SYDNEY: The Australian and New Zealand dollars on Monday gave up some recent gains from China easing its zero COVID policy, drifting lower as a top US central banker warned investors against getting carried away over one inflation report.
The Aussie slid 0.4% to $0.6678, having surged 1.3% on Friday as China eased some of its COVID rules and shortened its quarantine period.
The Antipodean was up a whopping 3.6% last week, its biggest gain since mid-2020, with resistance now sitting around $0.6750.
The kiwi also skidded 0.4% to $0.6094, after climbing 1.5% in the previous session to its strongest level since mid-September.
Resistance now lies around $0.6150.
A modest miss on US inflation on Thursday sent two-year Treasury yields 33 basis points lower for the week and the dollar down almost 4%, its fourth biggest weekly decline since the era of free-floating exchange rates began more than 50 years ago.
On Monday, Federal Reserve Governor Christopher Waller warned that the markets were well ahead of themselves on just one inflation report, adding that it would take a string of soft reports for the bank to take its foot off the brakes.
However, he did concede the Fed could now start thinking about hiking interest rates more slowly.
The US dollar firmed 0.2% against a basket of currencies on the hawkish comments from Waller.
Futures are wagering heavily on a half-point rate rise to 4.25-4.5% in December and then a couple of quarter-point moves to a peak in the 4.75-5.0% range.
George Tharenou, UBS chief economist for Australia, expects the Aussie dollar, which was hammered by the dovish shift by the Reserve Bank of Australia, in contrast with central banks elsewhere, to continue trending upwards to the high 60s or even 70 cents against the US dollar.
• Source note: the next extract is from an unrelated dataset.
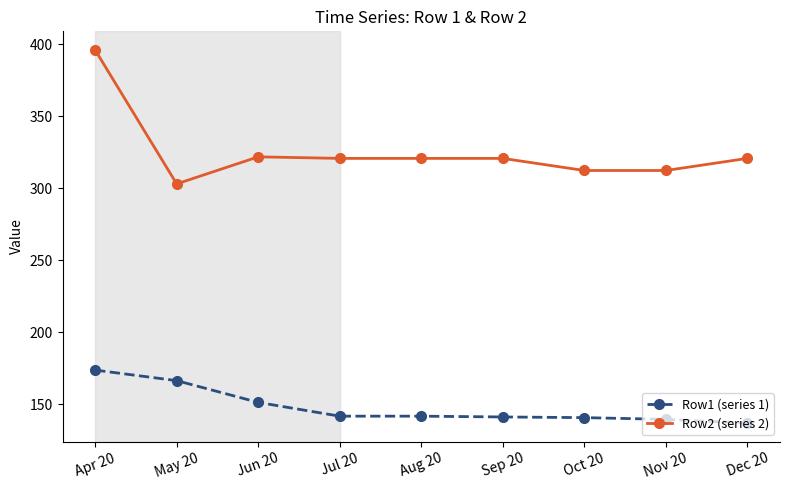

What is the label of the 3rd point from the right?

Oct 20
“UBS has called the bottom for the Aussie dollar …. I think with a positive risk environment, equities bouncing off their lows and Fed’s pivot, the Aussie dollar’s direction is looking up, with the key concern still being China.”
Tharenou still expects the RBA to raise its cash rate by 25 basis points to 3.1% at its December policy meeting.
Markets were even pricing in a slightly greater risk than before - with a probability now of 43% - that the RBA might hold steady at 2.85% in December.
Yields on Australian three-year bonds jumped 9 basis points to 3.263%, tracking moves in their US counterparts on comments from Waller.
They fell to the lowest since mid-August on Friday.
Yields on ten-year bonds rose by 10 basis points on Monday to 3.753%.